### Directive
Using the data that follows, give the number of lines where the string "notesy" occurs, and nothing else.

•••

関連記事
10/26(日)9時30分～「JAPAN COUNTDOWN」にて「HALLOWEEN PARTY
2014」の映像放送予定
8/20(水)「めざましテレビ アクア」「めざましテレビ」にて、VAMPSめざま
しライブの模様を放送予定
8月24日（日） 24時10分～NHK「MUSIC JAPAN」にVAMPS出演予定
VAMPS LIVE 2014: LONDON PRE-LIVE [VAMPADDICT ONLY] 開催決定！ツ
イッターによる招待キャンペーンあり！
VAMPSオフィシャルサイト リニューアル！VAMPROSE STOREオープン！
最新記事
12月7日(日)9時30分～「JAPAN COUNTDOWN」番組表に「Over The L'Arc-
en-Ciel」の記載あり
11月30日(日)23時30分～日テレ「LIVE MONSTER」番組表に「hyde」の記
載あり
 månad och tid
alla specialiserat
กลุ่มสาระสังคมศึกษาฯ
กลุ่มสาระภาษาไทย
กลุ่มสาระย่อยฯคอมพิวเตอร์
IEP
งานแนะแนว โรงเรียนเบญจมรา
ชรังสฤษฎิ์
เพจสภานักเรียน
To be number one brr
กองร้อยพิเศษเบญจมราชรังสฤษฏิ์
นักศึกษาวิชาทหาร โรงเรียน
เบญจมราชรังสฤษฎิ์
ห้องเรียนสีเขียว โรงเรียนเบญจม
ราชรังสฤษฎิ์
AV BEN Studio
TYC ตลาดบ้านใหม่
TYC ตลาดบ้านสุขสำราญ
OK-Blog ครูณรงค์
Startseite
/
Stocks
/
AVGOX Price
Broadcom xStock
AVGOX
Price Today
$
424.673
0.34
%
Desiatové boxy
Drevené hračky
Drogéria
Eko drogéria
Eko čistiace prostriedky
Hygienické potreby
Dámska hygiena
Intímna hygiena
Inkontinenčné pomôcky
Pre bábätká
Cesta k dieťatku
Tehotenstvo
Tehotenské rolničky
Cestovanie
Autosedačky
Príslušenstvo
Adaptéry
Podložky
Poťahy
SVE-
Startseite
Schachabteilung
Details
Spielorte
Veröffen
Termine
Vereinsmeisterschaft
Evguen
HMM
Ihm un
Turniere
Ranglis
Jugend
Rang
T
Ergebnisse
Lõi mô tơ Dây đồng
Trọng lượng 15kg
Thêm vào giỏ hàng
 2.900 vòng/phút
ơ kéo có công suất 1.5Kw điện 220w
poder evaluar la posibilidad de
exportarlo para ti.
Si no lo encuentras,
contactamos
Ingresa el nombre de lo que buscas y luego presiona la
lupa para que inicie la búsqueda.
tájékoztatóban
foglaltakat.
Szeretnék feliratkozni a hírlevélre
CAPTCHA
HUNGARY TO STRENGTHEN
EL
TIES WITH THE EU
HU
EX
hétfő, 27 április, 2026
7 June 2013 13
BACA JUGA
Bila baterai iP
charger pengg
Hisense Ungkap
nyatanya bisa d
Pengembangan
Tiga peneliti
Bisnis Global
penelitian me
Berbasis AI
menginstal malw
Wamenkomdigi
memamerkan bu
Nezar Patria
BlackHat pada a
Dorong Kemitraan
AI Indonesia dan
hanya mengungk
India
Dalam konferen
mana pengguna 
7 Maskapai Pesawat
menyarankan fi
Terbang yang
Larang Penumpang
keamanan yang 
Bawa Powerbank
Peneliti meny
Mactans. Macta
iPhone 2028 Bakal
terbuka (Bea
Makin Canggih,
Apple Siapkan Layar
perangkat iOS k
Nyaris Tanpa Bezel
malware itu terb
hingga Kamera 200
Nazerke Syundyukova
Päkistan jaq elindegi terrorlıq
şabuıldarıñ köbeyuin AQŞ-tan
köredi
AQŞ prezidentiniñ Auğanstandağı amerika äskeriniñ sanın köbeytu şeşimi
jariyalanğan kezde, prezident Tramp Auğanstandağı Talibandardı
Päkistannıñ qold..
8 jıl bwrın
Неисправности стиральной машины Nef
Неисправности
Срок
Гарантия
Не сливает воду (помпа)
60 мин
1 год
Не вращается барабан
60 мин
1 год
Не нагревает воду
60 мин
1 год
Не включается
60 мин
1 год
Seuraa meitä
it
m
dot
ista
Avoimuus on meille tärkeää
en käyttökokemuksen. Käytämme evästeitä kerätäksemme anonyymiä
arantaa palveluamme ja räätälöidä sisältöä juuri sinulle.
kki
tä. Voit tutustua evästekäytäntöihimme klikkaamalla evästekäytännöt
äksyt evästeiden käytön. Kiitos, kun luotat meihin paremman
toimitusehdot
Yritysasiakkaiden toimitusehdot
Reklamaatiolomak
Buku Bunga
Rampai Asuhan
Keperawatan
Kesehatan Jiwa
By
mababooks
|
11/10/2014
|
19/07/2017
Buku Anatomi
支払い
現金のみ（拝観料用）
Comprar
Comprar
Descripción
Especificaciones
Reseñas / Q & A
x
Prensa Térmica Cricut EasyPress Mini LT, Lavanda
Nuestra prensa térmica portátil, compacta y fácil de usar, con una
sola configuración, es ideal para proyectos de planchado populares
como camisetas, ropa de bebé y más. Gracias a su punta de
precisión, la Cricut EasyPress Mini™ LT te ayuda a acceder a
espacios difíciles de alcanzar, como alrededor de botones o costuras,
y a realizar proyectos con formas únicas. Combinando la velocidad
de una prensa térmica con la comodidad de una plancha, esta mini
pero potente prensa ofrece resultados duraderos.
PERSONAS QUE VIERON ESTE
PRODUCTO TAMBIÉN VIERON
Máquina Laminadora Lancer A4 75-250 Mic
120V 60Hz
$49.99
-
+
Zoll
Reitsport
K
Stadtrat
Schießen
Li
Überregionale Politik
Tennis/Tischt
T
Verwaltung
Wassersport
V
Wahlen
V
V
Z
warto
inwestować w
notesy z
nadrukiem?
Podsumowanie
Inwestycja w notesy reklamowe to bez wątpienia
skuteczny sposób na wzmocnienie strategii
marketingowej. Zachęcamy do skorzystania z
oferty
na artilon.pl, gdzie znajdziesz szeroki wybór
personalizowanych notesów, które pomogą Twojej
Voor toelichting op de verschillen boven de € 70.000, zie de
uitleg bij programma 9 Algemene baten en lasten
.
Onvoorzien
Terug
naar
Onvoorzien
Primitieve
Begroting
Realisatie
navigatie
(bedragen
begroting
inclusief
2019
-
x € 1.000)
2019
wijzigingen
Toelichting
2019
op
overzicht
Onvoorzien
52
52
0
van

•••

### Solution for this exercise
2